Nonspecialists might expect the gaming industry to be among the most innovative industries that exist. However, big players are rather slow in adapting and in introducing new technologies. One exception is Nintendo which does innovate its core business “games”. In 2006, Nintendo introduced the Wii with the motion-sensitive Wiimote while others focused on improving processing power of their game consoles with old-styled game controllers. A couple years later, Microsoft and Sony followed with their variants of motion-controllers. Now, Nintendo enters the tablet market which has been prepared by Asus’s Eee tablets and Apple’s iPad. The tablet sort of acts as an over-dimensioned controller if you sit in front of a TV set.

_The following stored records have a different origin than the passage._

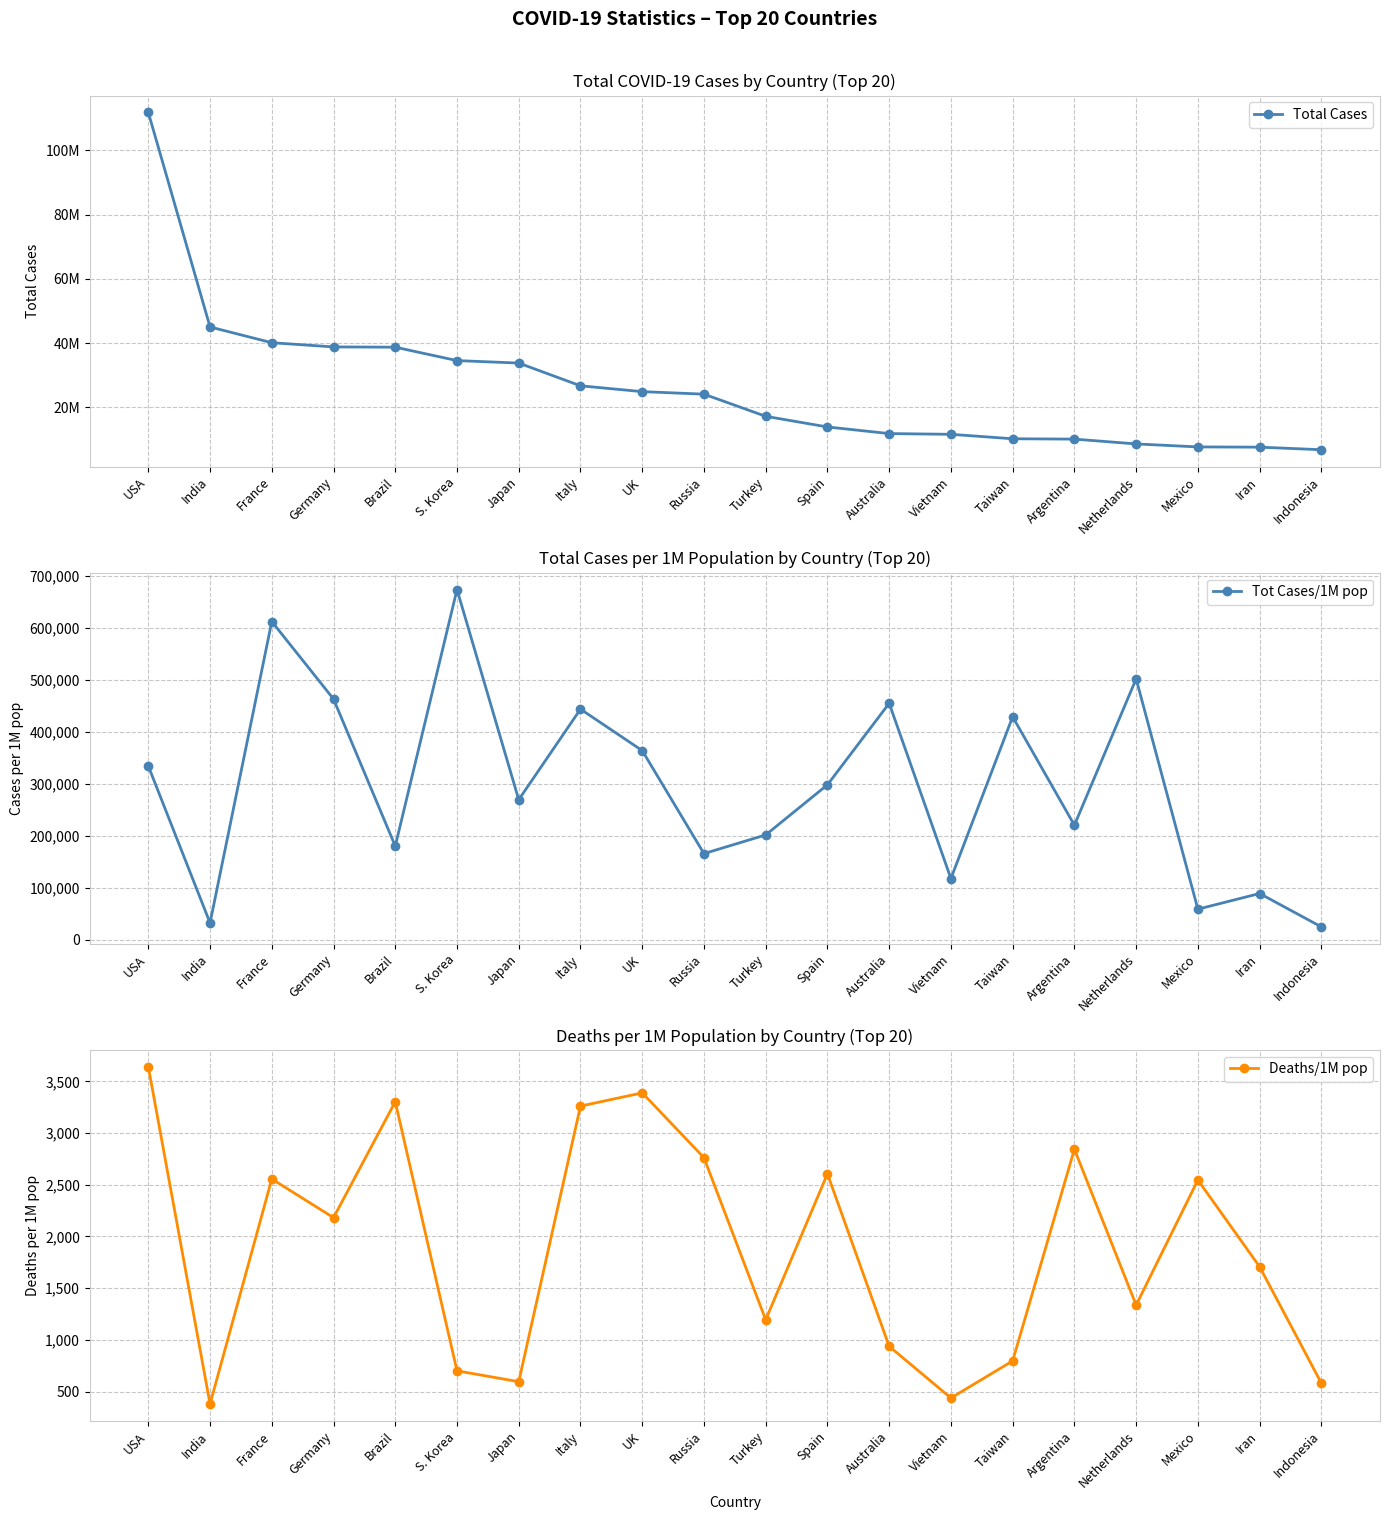

How many lines are shown in the chart?

3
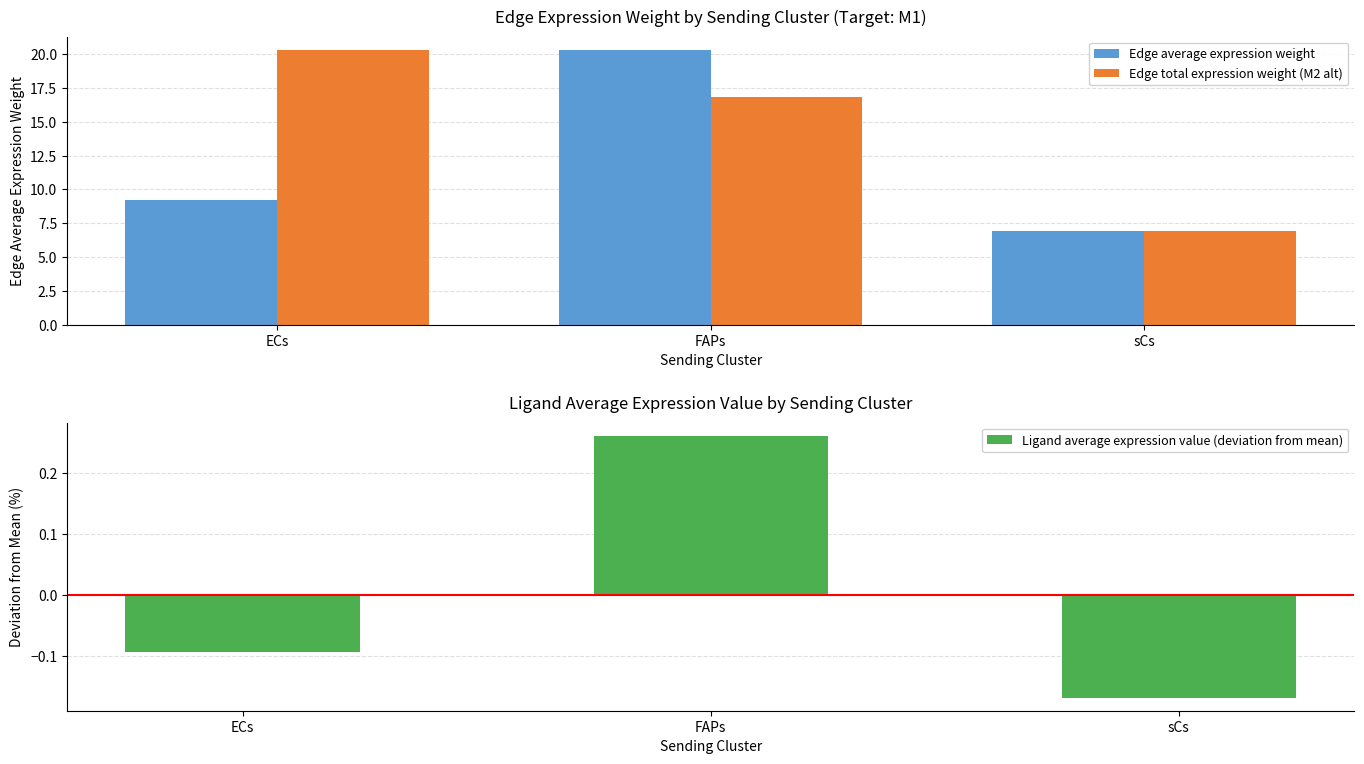

How many bars are there in total?

9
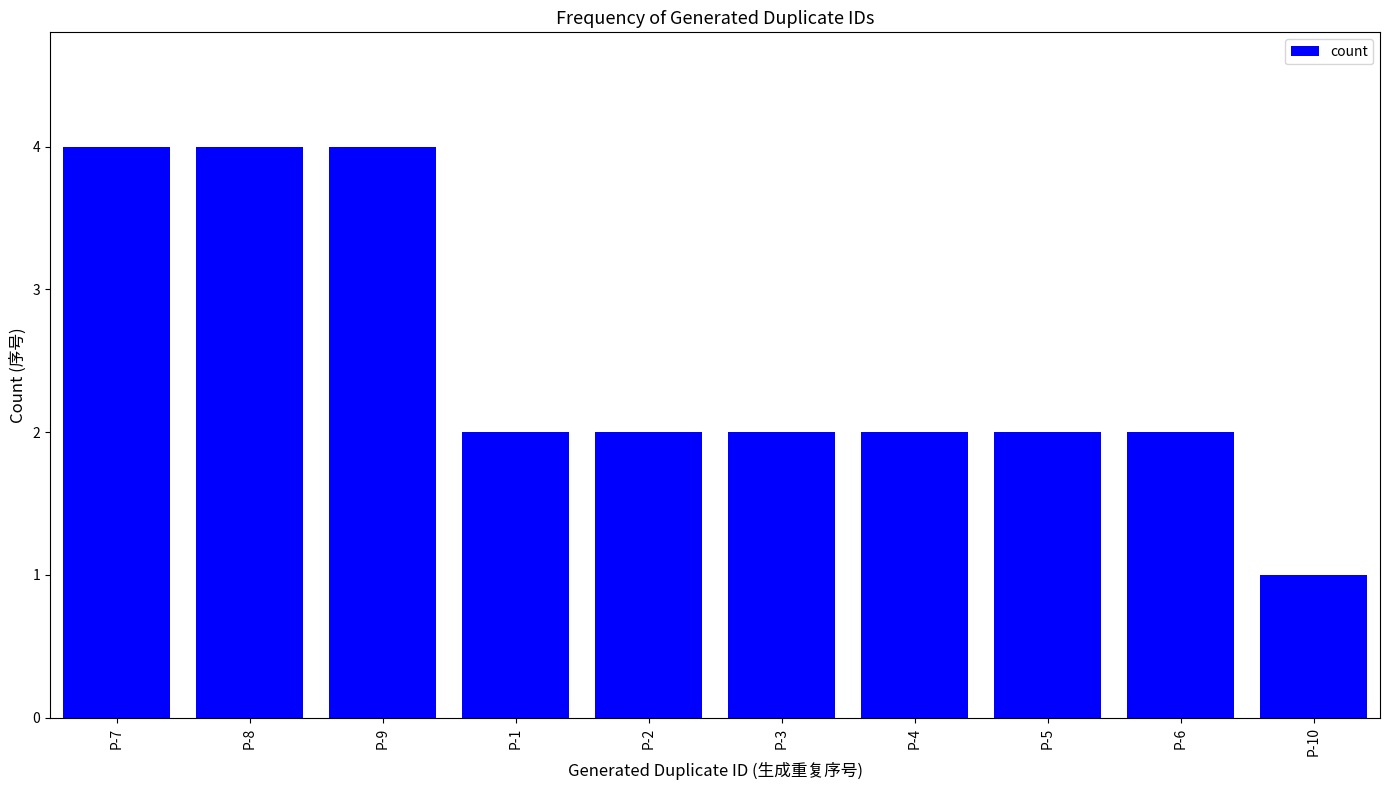

How many bars are there in total?

10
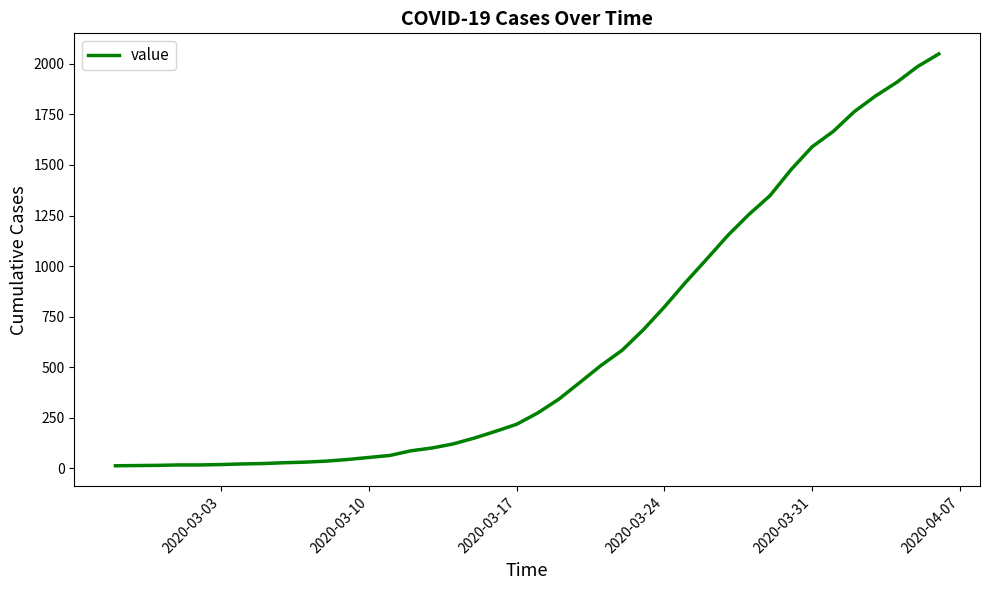

What is the difference between the second highest and minimum values?

1974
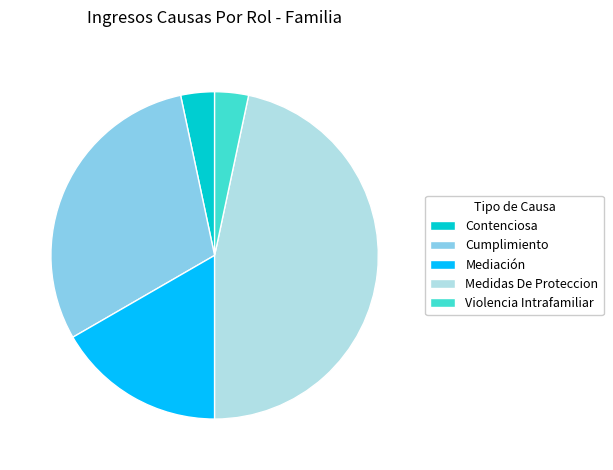

How many segments does this pie chart have?

5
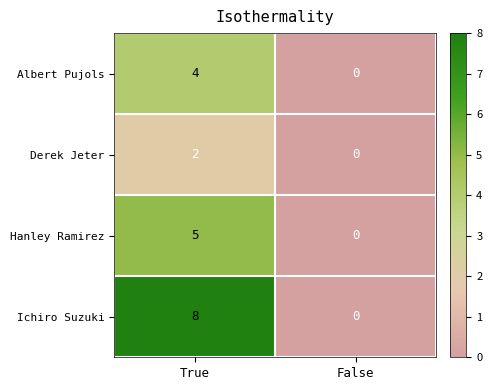

List the series in order of their peak value, highest first.

Ichiro Suzuki, Hanley Ramirez, Albert Pujols, Derek Jeter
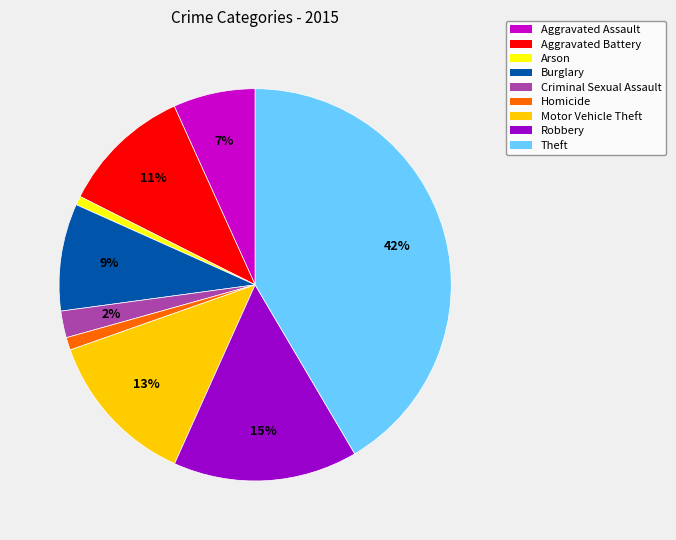

To the nearest percent, what portion does Arson represent?

1%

A «game cloud»: Nintendo’s cross-media game system
But Nintendo not only introduces new hardware. That’s not the main point here. The Wii U is not extremely novel compared with previous tablet computers on the market. But they play with the hardware to advance gameplay. For instance, when the TV set is switched off, the game state is instantly stored and transferred to the screen on your controller and you can continue the exact same game. Nintendo has introduced the cross-media game system.
The player does not care about the hardware, but wants to play wherever he is located. We share the vision with Nintendo in this respect.
Gregory Ferenstein from FastCompany writes about even more exciting possibilities.
What’s in for Gbanga players
We’re currently refurbishing the user-interface, the game-play, integration with platforms and so on. The next generation of Gbanga will reinvent location-based gaming, context-based gaming, mobile gaming, console gaming and social gaming. We certainly will adapt to latest developments like the stuff I mentioned above… we’re excited when you play Gbanga and drop us a line when you have suggestions how to integrate stuff like above into Gbanga.